----- Records for processing

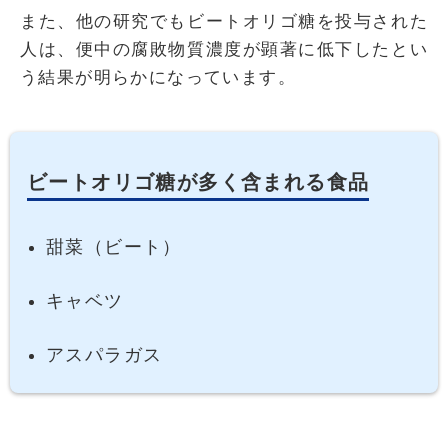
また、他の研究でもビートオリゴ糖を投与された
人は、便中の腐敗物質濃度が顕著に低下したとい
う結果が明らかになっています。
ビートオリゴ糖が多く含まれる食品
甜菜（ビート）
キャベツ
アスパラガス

----------
----- Records for processing

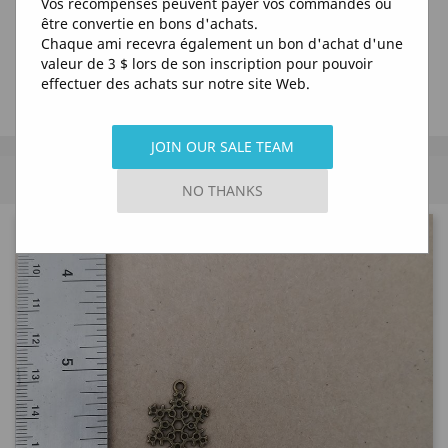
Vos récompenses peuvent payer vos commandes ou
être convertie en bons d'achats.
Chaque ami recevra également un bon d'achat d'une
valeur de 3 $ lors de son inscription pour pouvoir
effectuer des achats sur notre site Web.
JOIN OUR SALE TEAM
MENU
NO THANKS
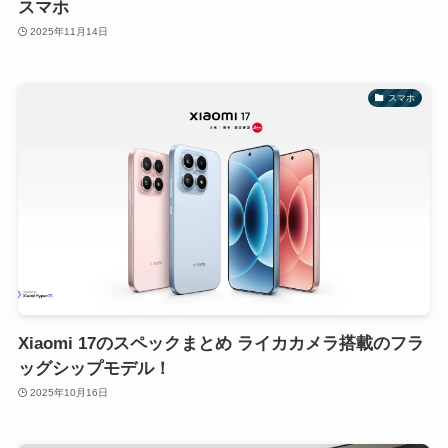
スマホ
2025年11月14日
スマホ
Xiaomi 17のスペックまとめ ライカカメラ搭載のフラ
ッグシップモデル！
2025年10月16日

----------

Problem details: Starting at the line with "Vos récompenses peuvent" and ending at the line with "2025年10月16日", rewrite the items with "スマホ" swapped for "スマートフォン" and everything else left unchanged. Leave out the pictures.

Task response:
Vos récompenses peuvent payer vos commandes ou
être convertie en bons d'achats.
Chaque ami recevra également un bon d'achat d'une
valeur de 3 $ lors de son inscription pour pouvoir
effectuer des achats sur notre site Web.
JOIN OUR SALE TEAM
MENU
NO THANKS
スマートフォン
2025年11月14日
スマートフォン
Xiaomi 17のスペックまとめ ライカカメラ搭載のフラ
ッグシップモデル！
2025年10月16日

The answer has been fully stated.